= Lower Larymna =

Town in ancient Boeotia

Lower Larymna (Λάρυμνα) was a town in ancient Boeotia, on the river Cephissus. Strabo which relates that the Cephissus emerged from its subterranean channel in Upper Larymna, and joined the sea at the Lower Larymna; Upper Larymna belonged to ancient Phocis until it was annexed to the Lower or Boeotian Larymna by the Romans. Upper Larymna belonged originally to the Opuntian Locris, and Lycophron mentions it as one of the towns of Ajax Oïleus. Pausanias also states that it was originally Locrian; and he adds, that it voluntarily joined the Boeotian League on the increase of the power of the Thebans. This, however, probably did not take place in the time of Epaminondas, as the Periplus of Pseudo-Scylax, written subsequently, still calls it a Locrian town. It may have joined the Boeotian league after Thebes had been rebuilt by Cassander. In the year 230 BCE, Larymna is described as a Boeotian town; and in the time of Sulla it is again spoken of as a Boeotian town.

From these statements you can conclude that the more ancient town was the Locrian (Upper) Larymna, situated in an area, called Anchoe by Strabo, where the Cephissus emerged from its subterranean channel. At the distance of 1.5 miles (2.5 km) Larymna had a port which gradually rose into importance, especially from the time when Larymna joined the Boeotian League, as its port then became the most convenient way of communication with the eastern sea, where Lebadeia, Chaeroneia, Orchomenus, Copae, and other Boeotian towns were situated. The port-town was called, from its position, Lower Larymna, to distinguish it from the Upper city. The former may also have been called more especially the Boeotian Larymna, as it became the seaport of so many Boeotian towns. Upper Larymna, though it had joined the Boeotian League, continued to be frequently called the Locrian, on account of its ancient connection with Locris. When the Romans united Upper Larymna to Lower Larymna, the inhabitants of the former place were probably transferred to the latter; and Upper Larymna was henceforth abandoned.
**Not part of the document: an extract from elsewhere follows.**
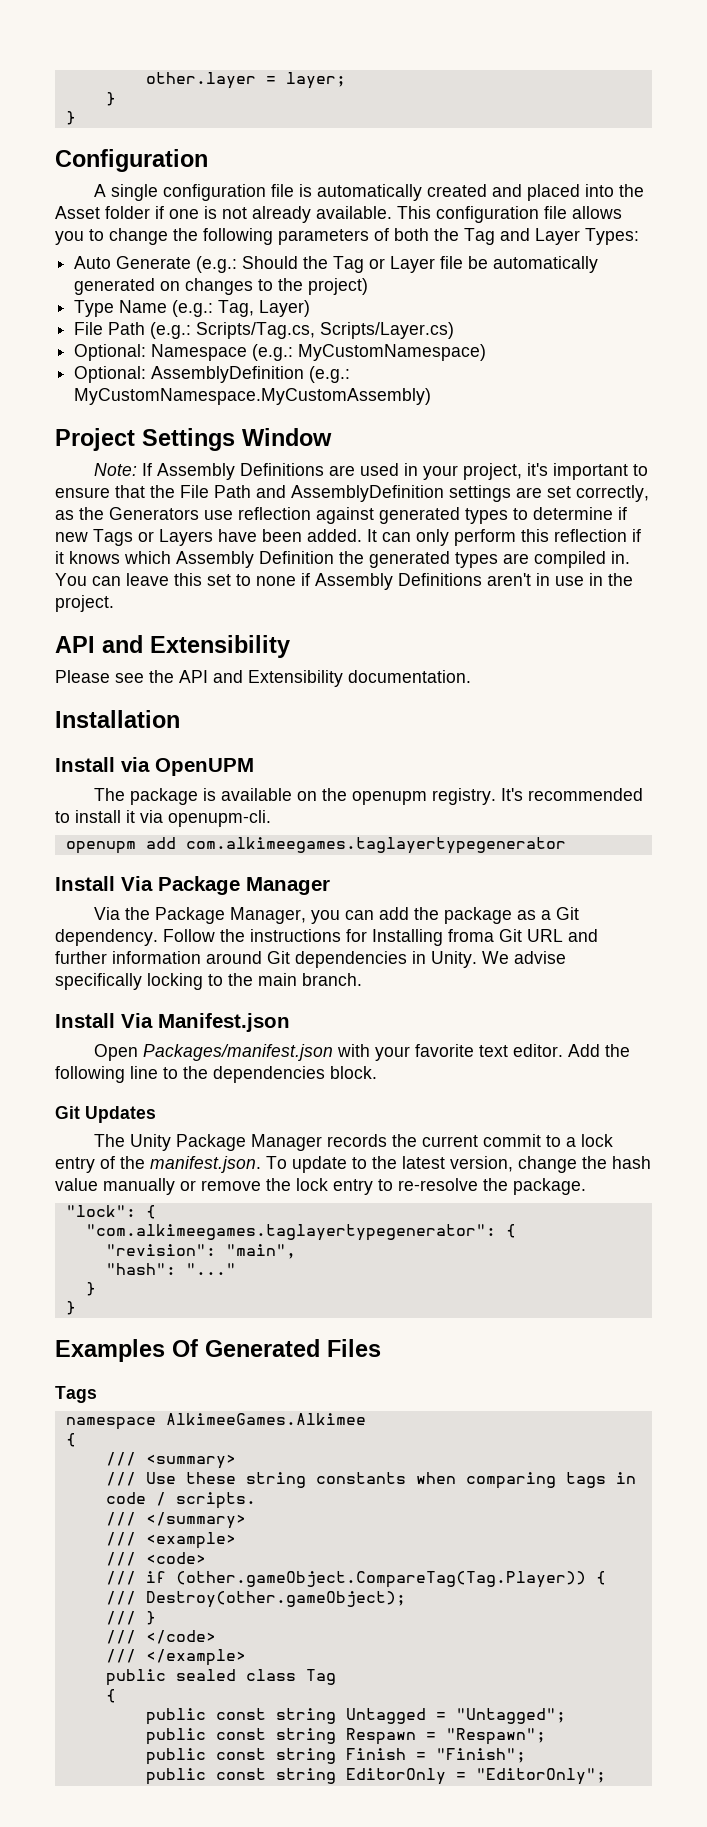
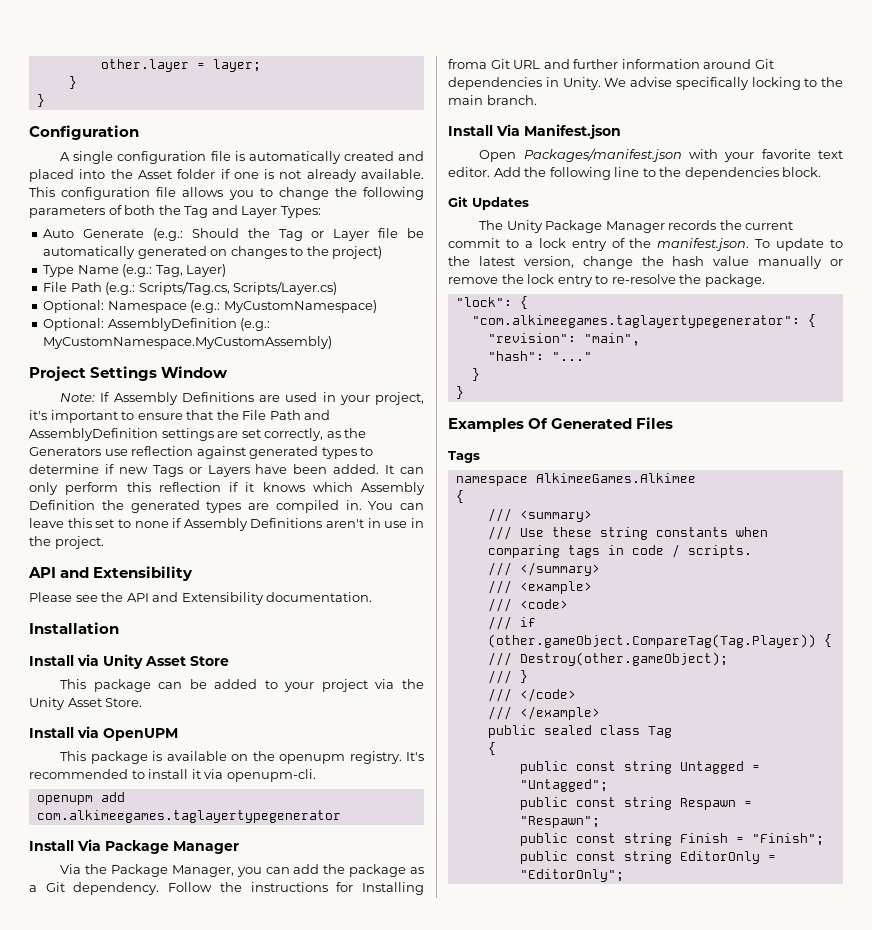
(180, 719) none -> [29,654,229,669] [60,679,425,692] [29,697,143,710] // Install via Unity Asset Store // This package can be added to your project via the Unity Asset Store.
[93,788,125,801] The -> [60,751,87,761] This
This accounts for Pausanias mentioning only one Larymna, which must have been the Lower city; for if he had visited Upper Larymna, he could hardly have failed to mention the emission of the Cephissus at this spot. Moreover, the ruins at Lower Larymna show that it became a place of much more importance than Upper Larymna. These ruins, which are called Kastri, like those of Delphi, are situated on the shore of the Bay of Larmes, on a level covered with bushes, ten minutes to the left of the mouth of the Cephissus.

William Martin Leake visited the place in the mid-19th century, and notes that the circuit of the walls is less than a mile (1.6 km). Leake adds, that the walls, which in one place are extant to nearly half their height, are of a red soft stone, very much corroded by the sea air, and in some places are constructed of rough masses. The sorus is high, with comparison to its length and breadth, and stands in its original place upon the rocks: there was an inscription upon it, and some ornaments of sculpture, which are now quite defaced. The Glyfonero is a small deep pool of water, impregnated with salt, and was considered by the current inhabitants as cathartic. The sea in the bay south of the ruins is very deep; and hence we ought probably to read in Pausanias, λιμὴν δέ σφίσιν ἐστὶν αθγχιβαθής, instead of λίμνη, since there is no land-lake at this place.